Well, OK. I just had one of those students now. Her excuse was that she was going to turn in the paper yesterday, but she had a doctor's appointment. She never asked me for an extension--until now. And I made it quite clear to her, and the rest of the class, that the deadline was last Wednesday.
And then she'll complain to the department chair, the dean or anyone else who will listen.
As if I'm not under enough pressure now. Evangelists are supposed to save people's souls. People like the student I mentioned think that my job is to save her ass.
And then I come home and call Mom and Dad. Dad answers and gives me, practically verbatim, the same monologue he gave me the other day. He knows what he needs to do, but he doesn't have the will to do it. I can give love, and maybe not a whole lot else. Certainly, I can't give someone the desire to be the kind of husband and father that he now laments not having been.
Perhaps I seem callous. But I've listened to him, even empathised with him--I spent lots of time depressed, too.--but he says he has no interest in anything, not even sex or food. He knows he needs to eat, and that getting laid probably wouldn't be a half-bad idea for him, either. He also knows he needs to shower, shave, get dressed and get out of the house--for any reason at all, really.
When I told him that I have days when I don't want to leave the house and face all of the people at work, he said, "Well, it's your job. You have to do it." True enough. But, I explained, the teaching, advising, mentoring and other ways in which I interact with people--as much as I like doing those things, most of the time--aren't just the way I make my living. They're a job in the real sense: They're a purpose, one of my purposes. The only other thing about which I feel the same way is my writing. They are my raisons d' etre.

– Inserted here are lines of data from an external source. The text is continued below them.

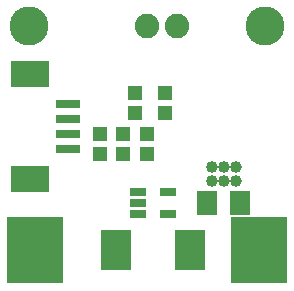
<source format=gts>
G75*
%MOIN*%
%OFA0B0*%
%FSLAX25Y25*%
%IPPOS*%
%LPD*%
%AMOC8*
5,1,8,0,0,1.08239X$1,22.5*
%
%ADD10C,0.13005*%
%ADD11R,0.05524X0.02965*%
%ADD12R,0.04737X0.05131*%
%ADD13R,0.07887X0.02769*%
%ADD14R,0.12611X0.09068*%
%ADD15R,0.18517X0.22454*%
%ADD16R,0.09855X0.13398*%
%ADD17R,0.07099X0.07887*%
%ADD18C,0.08200*%
%ADD19C,0.03975*%
D10*
X0011343Y0090083D03*
X0090083Y0090083D03*
D11*
X0057800Y0034768D03*
X0057800Y0027287D03*
X0047563Y0027287D03*
X0047563Y0031028D03*
X0047563Y0034768D03*
D12*
X0050713Y0047366D03*
X0050713Y0054059D03*
X0046776Y0061146D03*
X0046776Y0067839D03*
X0056618Y0067839D03*
X0056618Y0061146D03*
X0042839Y0054059D03*
X0042839Y0047366D03*
X0034965Y0047366D03*
X0034965Y0054059D03*
D13*
X0024335Y0054157D03*
X0024335Y0049236D03*
X0024335Y0059079D03*
X0024335Y0064000D03*
D14*
X0011736Y0074039D03*
X0011736Y0039197D03*
D15*
X0013311Y0015280D03*
X0088114Y0015280D03*
D16*
X0064886Y0015280D03*
X0040476Y0015280D03*
D17*
X0070791Y0031028D03*
X0081815Y0031028D03*
D18*
X0060555Y0090083D03*
X0050555Y0090083D03*
D19*
X0072366Y0043232D03*
X0076303Y0043232D03*
X0080240Y0043232D03*
X0080240Y0038508D03*
X0076303Y0038508D03*
X0072366Y0038508D03*
M02*

</source>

That, I explained, is what he really needs. He needs to create a purpose, a job, for himself. There are people who've lost their jobs, yet still wake up in the morning, shower, shave, dress and go to the train station. From there, they might actually take the train downtown to look for work. Or they might go to a cafe or some other place where other people like them congregate to encourage each other, compare resumes and such.
He could make his job something as basic as keeping up the yard or some part of the house. His old job isn't coming back, ever. Even if it were to return, my father probably wouldn't be hired for it; He is too old, in the eyes of those who are hiring. But he still has a lot to contribute, to himself and members of his family. And it isn't monetary.

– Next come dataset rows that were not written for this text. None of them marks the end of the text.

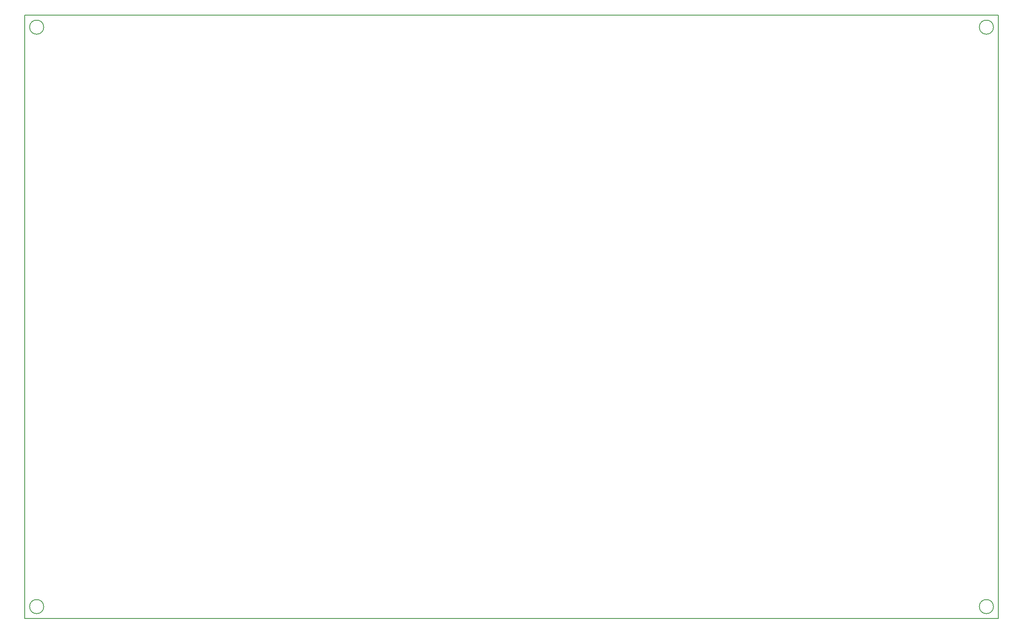
<source format=gbr>
G04 #@! TF.GenerationSoftware,KiCad,Pcbnew,(5.1.5)-3*
G04 #@! TF.CreationDate,2020-12-21T10:53:17+01:00*
G04 #@! TF.ProjectId,FGINT-V4-MASTER-128,4647494e-542d-4563-942d-4d4153544552,rev?*
G04 #@! TF.SameCoordinates,Original*
G04 #@! TF.FileFunction,Profile,NP*
%FSLAX46Y46*%
G04 Gerber Fmt 4.6, Leading zero omitted, Abs format (unit mm)*
G04 Created by KiCad (PCBNEW (5.1.5)-3) date 2020-12-21 10:53:17*
%MOMM*%
%LPD*%
G04 APERTURE LIST*
%ADD10C,0.150000*%
G04 APERTURE END LIST*
D10*
X249150000Y-34290000D02*
G75*
G03X249150000Y-34290000I-1500000J0D01*
G01*
X249150000Y-157480000D02*
G75*
G03X249150000Y-157480000I-1500000J0D01*
G01*
X47220000Y-157480000D02*
G75*
G03X47220000Y-157480000I-1500000J0D01*
G01*
X47220000Y-34290000D02*
G75*
G03X47220000Y-34290000I-1500000J0D01*
G01*
X43180000Y-160020000D02*
X43180000Y-31750000D01*
X250190000Y-160020000D02*
X43180000Y-160020000D01*
X250190000Y-31750000D02*
X250190000Y-160020000D01*
X43180000Y-31750000D02*
X250190000Y-31750000D01*
M02*

</source>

But he needs a job. That is the way he identifies with, and values, himself. He needs a purpose, whatever it is. For the first time, I am understanding that a person's purpose changes over time. Back in the days when people died of things today's paramedics treat every day, perhaps they didn't have to change purpose: There was only survival, and most people grew their own crops and slaughtered the animals they ate. And they got married at 14 or 15 and had ten kids, four of whom might live long enough to become bearers of children themselves. When life is brutish, nasty and short, your only real job is to survive, and to ensure the survival of your family and race.
Now people like my father live much longer. Their jobs, or the instutions for or in which they performed them, become obsolete and and disappear. Their children move away and move on.
The scenario I've just described can happen to anyone. I can already see how some of my own jobs, my own purposes, have changed over the past few years. And I suspect that they will change again, however incrementally, after my surgery--which I hope to be ready for, and to do this July 7.